WHAT TO DO -
Across the listing, how many lines contain "PRESET"? The reply is the number alone.

EXERCISE MATERIALS -
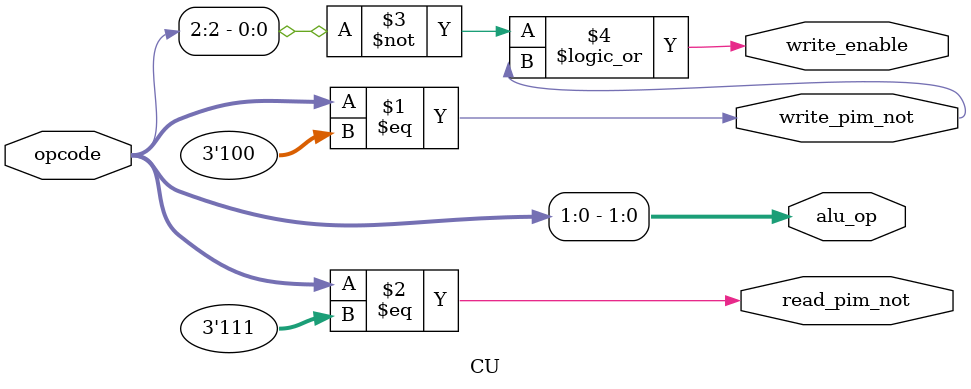
<source format=v>
module CU (
    input wire [2:0] opcode,
    output wire write_pim_not, read_pim_not, write_enable,
    output wire [1:0] alu_op
);
    assign alu_op = opcode[1:0];
    assign write_pim_not = opcode == 3'b100;
    assign read_pim_not = opcode == 3'b111;
    assign write_enable = (opcode[2] == 0) || write_pim_not;
endmodule


</source>
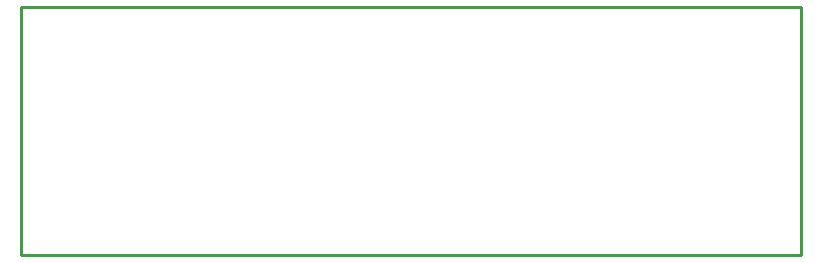
<source format=gm1>
G04*
G04 #@! TF.GenerationSoftware,Altium Limited,Altium Designer,20.0.2 (26)*
G04*
G04 Layer_Color=16711935*
%FSLAX25Y25*%
%MOIN*%
G70*
G01*
G75*
%ADD11C,0.01000*%
D11*
X600843Y229760D02*
Y312205D01*
X341000Y229760D02*
Y312437D01*
Y229760D02*
X600843D01*
X341000Y312437D02*
X600843D01*
M02*

</source>
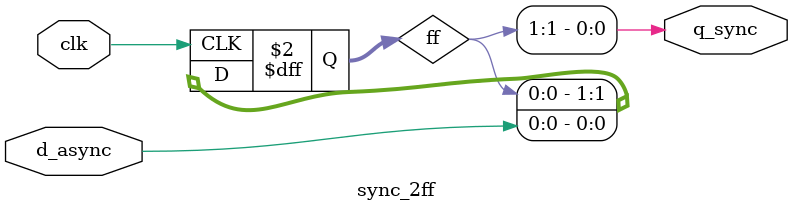
<source format=v>
/*
 * KianV RISC-V Linux/XV6 SoC
 * RISC-V SoC/ASIC Design
 *
 * Copyright (c) 2025 Hirosh Dabui <hirosh@dabui.de>
 *
 * Licensed under the Apache License, Version 2.0 (the "License");
 * you may not use this file except in compliance with the License.
 * You may obtain a copy of the License at
 *
 *     http://www.apache.org/licenses/LICENSE-2.0
 *
 * Unless required by applicable law or agreed to in writing, software
 * distributed under the License is distributed on an "AS IS" BASIS,
 * WITHOUT WARRANTIES OR CONDITIONS OF ANY KIND, either express or implied.
 * See the License for the specific language governing permissions and
 * limitations under the License.
 */

`default_nettype none

module mux2 #(
    parameter WIDTH = 32
) (
    input  wire [WIDTH -1:0] d0,
    d1,
    input  wire              s,
    output wire [WIDTH -1:0] y
);

  assign y = s ? d1 : d0;
endmodule

module mux3 #(
    parameter WIDTH = 32
) (
    input  wire [WIDTH -1:0] d0,
    d1,
    d2,
    input  wire [       1:0] s,
    output wire [WIDTH -1:0] y
);

  assign y = s[1] ? d2 : (s[0] ? d1 : d0);
endmodule

module mux4 #(
    parameter WIDTH = 32
) (
    input  wire [WIDTH -1:0] d0,
    d1,
    d2,
    d3,
    input  wire [       1:0] s,
    output wire [WIDTH -1:0] y
);

  wire [WIDTH -1:0] low, high;

  mux2 lowmux (
      d0,
      d1,
      s[0],
      low
  );
  mux2 highmux (
      d2,
      d3,
      s[0],
      high
  );
  mux2 finalmux (
      low,
      high,
      s[1],
      y
  );
endmodule

module mux5 #(
    parameter WIDTH = 32
) (
    input  wire [WIDTH -1:0] d0,
    d1,
    d2,
    d3,
    d4,
    input  wire [       2:0] s,
    output wire [WIDTH -1:0] y

);

  assign y = (s == 0) ? d0 : (s == 1) ? d1 : (s == 2) ? d2 : (s == 3) ? d3 : d4;

endmodule

module mux6 #(
    parameter WIDTH = 32
) (
    input  wire [WIDTH -1:0] d0,
    d1,
    d2,
    d3,
    d4,
    d5,
    input  wire [       2:0] s,
    output wire [WIDTH -1:0] y

);

  assign y = (s == 0) ? d0 : (s == 1) ? d1 : (s == 2) ? d2 : (s == 3) ? d3 : (s == 4) ? d4 : d5;

endmodule

module dlatch_kianV #(
    parameter WIDTH = 32
) (
    input wire clk,
    input wire [WIDTH -1:0] d,
    output reg [WIDTH -1:0] q
);
  always @(posedge clk) q <= d;
endmodule

module dff_kianV #(
    parameter WIDTH  = 32,
    parameter PRESET = 0
) (
    input wire resetn,
    input wire clk,
    input wire en,
    input wire [WIDTH -1:0] d,
    output reg [WIDTH -1:0] q
);
  always @(posedge clk)
    if (!resetn) q <= PRESET;
    else if (en) q <= d;

endmodule

module counter #(
    parameter WIDTH = 64
) (
    input  wire             resetn,
    input  wire             clk,
    input  wire             incr,
    output reg  [WIDTH-1:0] count
);

  always @(posedge clk) begin
    if (!resetn) begin
      count <= {WIDTH{1'b0}};
    end else if (incr) begin
      count <= count + 1'b1;
    end
  end

endmodule

module async_reset_sync (
    input  wire clk,
    input  wire rst_n_async,
    output wire rst_n_sync
);
  (* async_reg = "true" *) reg [1:0] ff;

  always @(posedge clk or negedge rst_n_async) begin
    if (!rst_n_async) ff <= 2'b00;
    else ff <= {ff[0], 1'b1};
  end

  assign rst_n_sync = ff[1];
endmodule

module sync_2ff (
    input  wire clk,
    input  wire d_async,
    output wire q_sync
);
  (* async_reg = "true" *) reg [1:0] ff;

  always @(posedge clk) begin
    ff <= {ff[0], d_async};
  end

  assign q_sync = ff[1];

endmodule


</source>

SOLUTION FOR THIS PROBLEM -
2